Exercise aim:
If an entry holds a picture, leave that picture out. Give everything else again exactly.

━━━━━ Exercise input ━━━━━

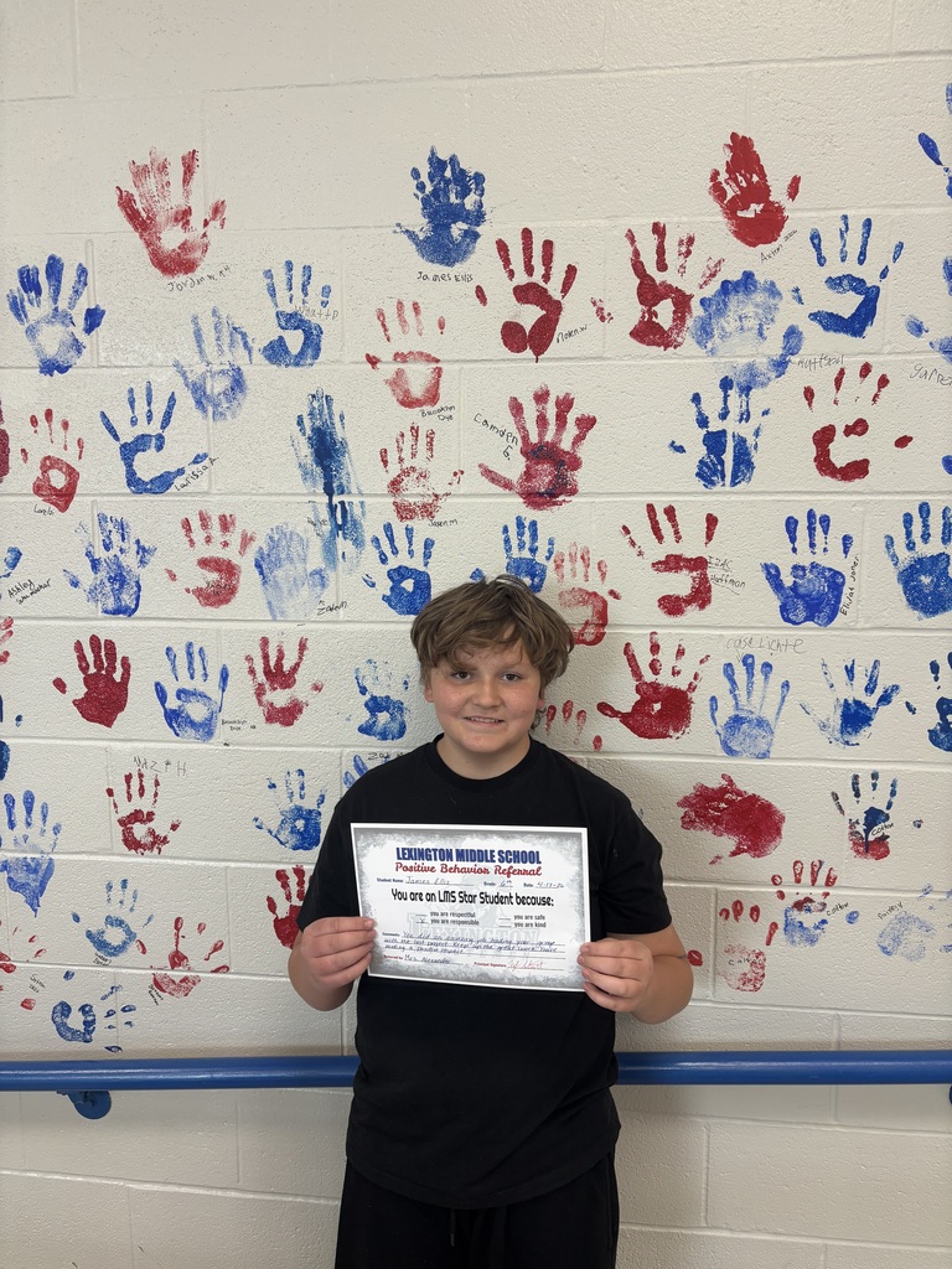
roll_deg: -0.3
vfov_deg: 67.3
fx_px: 953
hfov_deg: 53.1
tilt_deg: -6.5
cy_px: 634
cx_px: 476
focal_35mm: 26
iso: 80
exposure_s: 1/60
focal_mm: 5.96
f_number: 1.6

━━━━━

Solution to the problem:
roll_deg: -0.3
vfov_deg: 67.3
fx_px: 953
hfov_deg: 53.1
tilt_deg: -6.5
cy_px: 634
cx_px: 476
focal_35mm: 26
iso: 80
exposure_s: 1/60
focal_mm: 5.96
f_number: 1.6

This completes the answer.